Supplied passage

---+---

Over the past two decades, the Army’s demand for spectrum has increased exponentially. To complicate matters, today’s operating environment is the most challenging and diverse the Army has ever known. Though primarily based in the continental United States, the Army is expected to respond rapidly to threats and to participate in humanitarian or disaster relief anywhere on the globe. Current and future adversaries range from classic nation-states to loosely knit, relatively small groups that meld into civilian populations—with unprecedented access to capabilities and technologies once reserved for the most developed, professional militaries.
The U.S. Army Network Campaign Plan (ANCP) 2020 and Beyond lays the foundation for the networks that will support the Army Operating Concept to globally “respond to and resolve crises, defeat enemies, establish security and consolidate gains.” To back this expeditionary concept, the Army will require access to spectrum whenever and wherever it deploys to effectively support commanders’ courses of action. The Army also will need the ability to conduct agile and effective EMS operations globally to safeguard the robust networks that underpin the modern battlefield’s command and control systems.
To become the fully ready, expeditionary force combatant commanders need, the Army is re-examining how it uses, manages and protects the EMS. At the most fundamental level, it must be able to conduct EMS operations quickly and capably at home and abroad and for both training and mission purposes. In the congested and complex electromagnetic environment, that means being able to assess and monitor EMS in near real time and using spectrum-dependent systems that are flexible and adaptable. The Army also must know in advance how any new technologies added to the battlespace will affect the EMS.
The service is tackling these challenges from multiple angles. To help make spectrum use more efficient and create seamless data exchange, it is transitioning from legacy spectrum management data standards and databases to the Defense Department’s Standard Spectrum Resource Format (SSRF). Standardized data are critical to supporting near real-time EMS operations, which link seemingly fragmented warfighting functions, such as intelligence, electronic warfare, signal and cyber operations, in a cohesive and unified effort. Adopting this format will make the Army’s EMS data discoverable, searchable, interoperable and accurate—and, therefore, relevant—across the Army and the Defense Department.

---+---

Task requirements
1) Please rewrite the paragraph of the Army spectrum passage that begins "The service is tackling these challenges" as a short bulleted list that keeps its main facts.
2) According to the Army spectrum passage, what is the title of the plan that lays the foundation for the networks supporting the Army Operating Concept?

Data excerpt
---+---

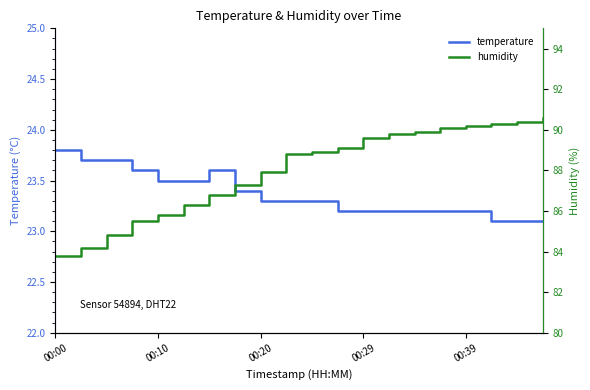

What is the minimum value shown in the chart?

23.1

---+---

Task-by-task solutions
1)
- The Army is addressing these challenges from several directions.
- It is moving from legacy spectrum management data standards and databases to the Defense Department's Standard Spectrum Resource Format (SSRF) to make spectrum use more efficient and data exchange seamless.
- Standardized data are critical for near real-time EMS operations, which tie together functions such as intelligence, electronic warfare, signal and cyber operations in a unified effort.
- The new format will make the Army's EMS data discoverable, searchable, interoperable and accurate across the Army and the Defense Department.

2) The U.S. Army Network Campaign Plan (ANCP) 2020 and Beyond.